Norwood for school board

In the race for the at-large seat on the Rock Hill school board, we endorse incumbent Bob Norwood.

Norwood, chairman of the school board, first was elected in 1996 and is running for his fourth term. We think he has been an able leader of the board during challenging times for the school district.

Norwood faces three opponents in the district's most heavily contested race. Also on the ballot are David Griffin, who teaches the automotive program at the Floyd D. Johnson Technology Center in York, and Lance Fillet, a flight attendant for U.S. Airways. The third challenger, Jose Brito, could not be reached by The Herald and, consequently, we have little information about him.

During Norwood's tenure, he has been involved in momentous changes for the district, including the building of a third high school; redrawing elementary, middle and high school attendance zones; hiring two new superintendents and passing two multimillion-dollar bond issues.

The passage of Act 388, the state property tax reform bill, also has been tumultuous for this and other school districts throughout the state. The new policy made funding for school operations largely reliant on a 1-cent sales tax and placed much of the authority over educational funding in the Legislature.
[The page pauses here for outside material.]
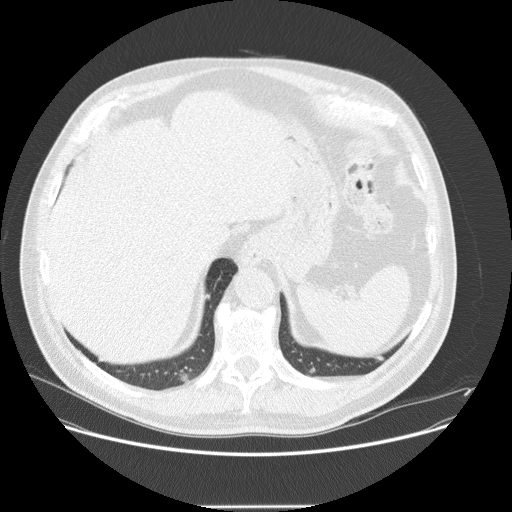
Low-dose screening chest CT, axial slice, first (baseline) screen, lung window (W 1500 / L -600 HU), 2.5 mm slice thickness, 120 kVp. Male, age 61 years at enrolment.
Lesion marked by an expert reader, box from (x=161, y=364) to (x=202, y=401) px. The screening reader recorded 2 non-calcified nodules or masses ≥4 mm on this exam (left lower lobe, right lower lobe); which of them this box marks is not recorded. Official screen result: positive, change unspecified: nodule(s) >= 4 mm or enlarging nodule(s), mass(es), or other non-specific abnormalities suspicious for lung cancer. Later outcome: lung cancer diagnosed 41 days after this screen — bronchiolo-alveolar carcinoma, mucinous, right lower lobe, well differentiated (G1), stage IV (AJCC 6th edition), 23 mm at pathology.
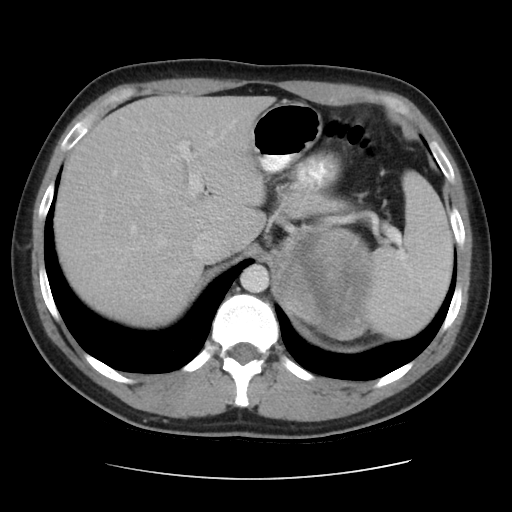
Contrast-enhanced abdominal CT, one axial slice; slice 34 of 48 in the series (ordered by position); reconstruction kernel STANDARD; 120 kVp; intravenous contrast given; soft-tissue window (W 400 / L 40 HU); 5 mm slice thickness; 512 × 512 image matrix, field of view 360 × 360 mm. Patient: male, 32 years. From the clinical record (not read from this slice): diagnosis: adrenocortical carcinoma; tumour side: left adrenal.
Outlined on this slice (semi-automatic segmentation, software-assisted and operator-edited):
- mass: bounding box [x1, y1, x2, y2] px = [279, 231, 370, 336]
To make matters worse, overall state revenues fell well short of projections, forcing more cuts in educational funding. Local board members have had to cancel or delay a variety of new initiatives and cut back spending wherever possible.

Norwood said the first 3 percent cut was covered by a surplus carried by the district. The second 6 percent cut will require going into the fund balance.

He believes that, with a protracted slump, the district will have to work to meet the basic needs of students with few frills. And, with an upturn in the number of students eligible for free lunches throughout the district, teachers will have to be prepared to teach students from lower demographic backgrounds. While the district will have to consider a variety of stopgap measures, Norwood said cutting teachers and increasing class size would be the worst option.

But the economy will not rule out innovations entirely. For example, Norwood foresees a dual-credit program with York Technical College in which high school students could take freshman college classes to earn credits. That would serve the needs of many students not planning on attending a four-year college.

Norwood, we think, offers a greater understanding of the challenges facing the district and a more expansive view of the possible solutions than his opponents. Both Griffin and Fillet bring enthusiasm, a devotion to education and a desire to do what's best for students, but they lack Norwood's experience and knowledge of how the district works.

We think Norwood deserves another term on the board.


Norwood, chairman of the school board, is running for re-election to the at-large seat.